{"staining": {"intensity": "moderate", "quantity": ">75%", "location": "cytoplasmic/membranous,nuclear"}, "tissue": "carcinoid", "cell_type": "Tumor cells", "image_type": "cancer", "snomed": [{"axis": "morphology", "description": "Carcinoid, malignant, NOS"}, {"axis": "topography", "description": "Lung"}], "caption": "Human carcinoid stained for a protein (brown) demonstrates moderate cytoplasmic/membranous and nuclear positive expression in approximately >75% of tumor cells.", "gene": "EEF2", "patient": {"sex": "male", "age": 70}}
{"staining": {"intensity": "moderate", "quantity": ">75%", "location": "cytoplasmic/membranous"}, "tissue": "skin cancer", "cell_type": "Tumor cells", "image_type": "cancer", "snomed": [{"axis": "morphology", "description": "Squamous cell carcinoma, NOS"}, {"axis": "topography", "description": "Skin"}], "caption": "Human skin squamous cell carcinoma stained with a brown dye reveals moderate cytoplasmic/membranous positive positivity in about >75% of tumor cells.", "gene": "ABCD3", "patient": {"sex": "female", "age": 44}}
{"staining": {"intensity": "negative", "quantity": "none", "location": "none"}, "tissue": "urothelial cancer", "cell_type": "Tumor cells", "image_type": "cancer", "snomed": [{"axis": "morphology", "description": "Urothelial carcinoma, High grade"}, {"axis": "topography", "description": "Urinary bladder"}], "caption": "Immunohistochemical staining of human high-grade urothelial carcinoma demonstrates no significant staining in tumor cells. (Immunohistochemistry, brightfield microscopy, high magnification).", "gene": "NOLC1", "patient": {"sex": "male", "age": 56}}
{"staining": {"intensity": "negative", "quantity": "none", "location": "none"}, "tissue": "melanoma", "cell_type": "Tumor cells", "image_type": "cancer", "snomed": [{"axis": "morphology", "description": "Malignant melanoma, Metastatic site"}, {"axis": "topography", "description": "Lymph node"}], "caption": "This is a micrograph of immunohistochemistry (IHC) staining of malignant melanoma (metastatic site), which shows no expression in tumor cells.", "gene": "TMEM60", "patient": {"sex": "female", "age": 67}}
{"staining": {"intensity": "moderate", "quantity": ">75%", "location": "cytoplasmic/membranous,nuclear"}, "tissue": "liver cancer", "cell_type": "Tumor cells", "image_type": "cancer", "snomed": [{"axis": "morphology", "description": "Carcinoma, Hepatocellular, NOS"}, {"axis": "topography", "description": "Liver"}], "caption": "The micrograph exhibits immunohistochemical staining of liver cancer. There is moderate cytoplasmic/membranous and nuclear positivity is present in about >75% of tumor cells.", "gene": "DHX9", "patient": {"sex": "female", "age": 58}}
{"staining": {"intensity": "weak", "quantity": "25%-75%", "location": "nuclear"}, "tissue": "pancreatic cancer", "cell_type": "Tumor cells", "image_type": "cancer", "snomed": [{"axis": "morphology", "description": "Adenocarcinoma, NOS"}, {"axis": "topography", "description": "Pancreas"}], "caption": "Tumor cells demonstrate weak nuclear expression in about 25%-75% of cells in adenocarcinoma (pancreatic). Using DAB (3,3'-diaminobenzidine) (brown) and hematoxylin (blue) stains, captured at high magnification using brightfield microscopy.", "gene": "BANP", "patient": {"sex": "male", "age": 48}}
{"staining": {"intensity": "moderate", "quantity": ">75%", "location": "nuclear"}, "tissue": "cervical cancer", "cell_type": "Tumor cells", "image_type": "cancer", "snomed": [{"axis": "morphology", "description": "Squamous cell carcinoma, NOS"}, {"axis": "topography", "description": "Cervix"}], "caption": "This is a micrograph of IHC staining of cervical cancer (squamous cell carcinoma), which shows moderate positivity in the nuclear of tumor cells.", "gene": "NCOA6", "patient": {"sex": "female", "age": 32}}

* [Brief]
Working through the records, find each line containing the word "squamous" and copy it.

* [Task response]
{"staining": {"intensity": "moderate", "quantity": ">75%", "location": "cytoplasmic/membranous"}, "tissue": "skin cancer", "cell_type": "Tumor cells", "image_type": "cancer", "snomed": [{"axis": "morphology", "description": "Squamous cell carcinoma, NOS"}, {"axis": "topography", "description": "Skin"}], "caption": "Human skin squamous cell carcinoma stained with a brown dye reveals moderate cytoplasmic/membranous positive positivity in about >75% of tumor cells.", "gene": "ABCD3", "patient": {"sex": "female", "age": 44}}
{"staining": {"intensity": "moderate", "quantity": ">75%", "location": "nuclear"}, "tissue": "cervical cancer", "cell_type": "Tumor cells", "image_type": "cancer", "snomed": [{"axis": "morphology", "description": "Squamous cell carcinoma, NOS"}, {"axis": "topography", "description": "Cervix"}], "caption": "This is a micrograph of IHC staining of cervical cancer (squamous cell carcinoma), which shows moderate positivity in the nuclear of tumor cells.", "gene": "NCOA6", "patient": {"sex": "female", "age": 32}}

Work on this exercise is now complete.